Data records =
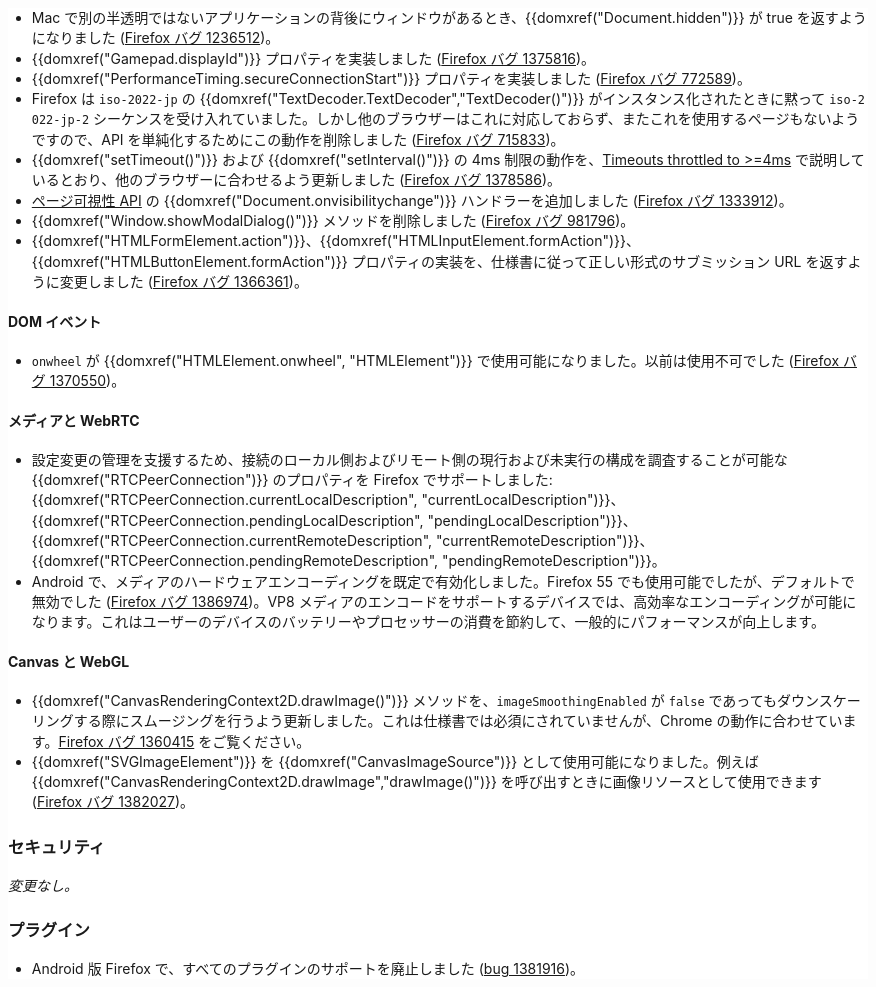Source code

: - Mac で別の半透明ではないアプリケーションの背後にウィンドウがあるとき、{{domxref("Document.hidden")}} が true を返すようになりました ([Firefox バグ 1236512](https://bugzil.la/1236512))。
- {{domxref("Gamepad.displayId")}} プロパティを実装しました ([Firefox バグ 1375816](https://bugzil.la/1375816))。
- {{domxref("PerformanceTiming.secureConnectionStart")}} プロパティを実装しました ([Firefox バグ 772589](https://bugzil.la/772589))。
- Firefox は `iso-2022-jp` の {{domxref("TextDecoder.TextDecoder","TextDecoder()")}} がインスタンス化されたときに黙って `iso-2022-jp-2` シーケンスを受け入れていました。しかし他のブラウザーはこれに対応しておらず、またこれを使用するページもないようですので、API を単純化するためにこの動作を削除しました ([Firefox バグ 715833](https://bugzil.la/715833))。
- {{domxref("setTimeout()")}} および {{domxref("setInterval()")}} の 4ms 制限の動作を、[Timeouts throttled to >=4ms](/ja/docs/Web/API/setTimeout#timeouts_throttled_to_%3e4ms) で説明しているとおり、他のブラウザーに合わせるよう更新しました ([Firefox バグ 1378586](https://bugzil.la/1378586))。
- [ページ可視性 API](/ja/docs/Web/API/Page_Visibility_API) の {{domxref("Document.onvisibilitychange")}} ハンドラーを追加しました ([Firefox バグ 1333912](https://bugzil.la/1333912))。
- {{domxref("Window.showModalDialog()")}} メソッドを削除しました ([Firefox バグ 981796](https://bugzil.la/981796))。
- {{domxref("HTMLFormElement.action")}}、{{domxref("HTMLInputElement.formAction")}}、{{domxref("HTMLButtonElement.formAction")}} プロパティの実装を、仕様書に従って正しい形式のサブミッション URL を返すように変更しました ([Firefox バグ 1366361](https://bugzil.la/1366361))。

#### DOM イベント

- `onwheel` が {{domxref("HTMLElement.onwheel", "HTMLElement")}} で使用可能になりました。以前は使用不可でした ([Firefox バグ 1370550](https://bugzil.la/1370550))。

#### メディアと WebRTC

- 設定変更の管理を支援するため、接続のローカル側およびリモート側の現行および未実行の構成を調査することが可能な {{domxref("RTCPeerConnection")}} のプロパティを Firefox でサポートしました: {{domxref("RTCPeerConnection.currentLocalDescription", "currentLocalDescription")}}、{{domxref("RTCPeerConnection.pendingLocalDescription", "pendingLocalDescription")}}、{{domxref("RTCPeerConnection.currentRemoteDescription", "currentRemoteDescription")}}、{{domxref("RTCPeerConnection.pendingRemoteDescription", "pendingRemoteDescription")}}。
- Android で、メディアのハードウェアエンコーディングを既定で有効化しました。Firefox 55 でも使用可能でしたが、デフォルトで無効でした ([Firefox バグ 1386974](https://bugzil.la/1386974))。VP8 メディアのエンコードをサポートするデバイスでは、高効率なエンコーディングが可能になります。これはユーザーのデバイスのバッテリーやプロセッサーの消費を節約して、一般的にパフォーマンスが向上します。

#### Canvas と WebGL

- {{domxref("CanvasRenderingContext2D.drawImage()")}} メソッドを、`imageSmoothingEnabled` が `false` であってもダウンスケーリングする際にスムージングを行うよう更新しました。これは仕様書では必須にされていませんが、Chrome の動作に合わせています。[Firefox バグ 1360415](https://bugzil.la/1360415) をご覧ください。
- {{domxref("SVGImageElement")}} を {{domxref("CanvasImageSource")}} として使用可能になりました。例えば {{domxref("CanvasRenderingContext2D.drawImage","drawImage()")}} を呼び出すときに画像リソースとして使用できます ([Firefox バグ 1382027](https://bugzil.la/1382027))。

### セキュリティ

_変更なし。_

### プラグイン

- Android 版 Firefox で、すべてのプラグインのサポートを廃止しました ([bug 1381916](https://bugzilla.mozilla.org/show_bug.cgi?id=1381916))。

Exercise description = Can you put every line of the data above into a JSON list of strings, one string per line, with blank lines dropped and the pictures left out?

Output for this task =
[
  "Source code",
  ": - Mac で別の半透明ではないアプリケーションの背後にウィンドウがあるとき、{{domxref(\"Document.hidden\")}} が true を返すようになりました ([Firefox バグ 1236512](https://bugzil.la/1236512))。",
  "- {{domxref(\"Gamepad.displayId\")}} プロパティを実装しました ([Firefox バグ 1375816](https://bugzil.la/1375816))。",
  "- {{domxref(\"PerformanceTiming.secureConnectionStart\")}} プロパティを実装しました ([Firefox バグ 772589](https://bugzil.la/772589))。",
  "- Firefox は `iso-2022-jp` の {{domxref(\"TextDecoder.TextDecoder\",\"TextDecoder()\")}} がインスタンス化されたときに黙って `iso-2022-jp-2` シーケンスを受け入れていました。しかし他のブラウザーはこれに対応しておらず、またこれを使用するページもないようですので、API を単純化するためにこの動作を削除しました ([Firefox バグ 715833](https://bugzil.la/715833))。",
  "- {{domxref(\"setTimeout()\")}} および {{domxref(\"setInterval()\")}} の 4ms 制限の動作を、[Timeouts throttled to >=4ms](/ja/docs/Web/API/setTimeout#timeouts_throttled_to_%3e4ms) で説明しているとおり、他のブラウザーに合わせるよう更新しました ([Firefox バグ 1378586](https://bugzil.la/1378586))。",
  "- [ページ可視性 API](/ja/docs/Web/API/Page_Visibility_API) の {{domxref(\"Document.onvisibilitychange\")}} ハンドラーを追加しました ([Firefox バグ 1333912](https://bugzil.la/1333912))。",
  "- {{domxref(\"Window.showModalDialog()\")}} メソッドを削除しました ([Firefox バグ 981796](https://bugzil.la/981796))。",
  "- {{domxref(\"HTMLFormElement.action\")}}、{{domxref(\"HTMLInputElement.formAction\")}}、{{domxref(\"HTMLButtonElement.formAction\")}} プロパティの実装を、仕様書に従って正しい形式のサブミッション URL を返すように変更しました ([Firefox バグ 1366361](https://bugzil.la/1366361))。",
  "#### DOM イベント",
  "- `onwheel` が {{domxref(\"HTMLElement.onwheel\", \"HTMLElement\")}} で使用可能になりました。以前は使用不可でした ([Firefox バグ 1370550](https://bugzil.la/1370550))。",
  "#### メディアと WebRTC",
  "- 設定変更の管理を支援するため、接続のローカル側およびリモート側の現行および未実行の構成を調査することが可能な {{domxref(\"RTCPeerConnection\")}} のプロパティを Firefox でサポートしました: {{domxref(\"RTCPeerConnection.currentLocalDescription\", \"currentLocalDescription\")}}、{{domxref(\"RTCPeerConnection.pendingLocalDescription\", \"pendingLocalDescription\")}}、{{domxref(\"RTCPeerConnection.currentRemoteDescription\", \"currentRemoteDescription\")}}、{{domxref(\"RTCPeerConnection.pendingRemoteDescription\", \"pendingRemoteDescription\")}}。",
  "- Android で、メディアのハードウェアエンコーディングを既定で有効化しました。Firefox 55 でも使用可能でしたが、デフォルトで無効でした ([Firefox バグ 1386974](https://bugzil.la/1386974))。VP8 メディアのエンコードをサポートするデバイスでは、高効率なエンコーディングが可能になります。これはユーザーのデバイスのバッテリーやプロセッサーの消費を節約して、一般的にパフォーマンスが向上します。",
  "#### Canvas と WebGL",
  "- {{domxref(\"CanvasRenderingContext2D.drawImage()\")}} メソッドを、`imageSmoothingEnabled` が `false` であってもダウンスケーリングする際にスムージングを行うよう更新しました。これは仕様書では必須にされていませんが、Chrome の動作に合わせています。[Firefox バグ 1360415](https://bugzil.la/1360415) をご覧ください。",
  "- {{domxref(\"SVGImageElement\")}} を {{domxref(\"CanvasImageSource\")}} として使用可能になりました。例えば {{domxref(\"CanvasRenderingContext2D.drawImage\",\"drawImage()\")}} を呼び出すときに画像リソースとして使用できます ([Firefox バグ 1382027](https://bugzil.la/1382027))。",
  "### セキュリティ",
  "_変更なし。_",
  "### プラグイン",
  "- Android 版 Firefox で、すべてのプラグインのサポートを廃止しました ([bug 1381916](https://bugzilla.mozilla.org/show_bug.cgi?id=1381916))。"
]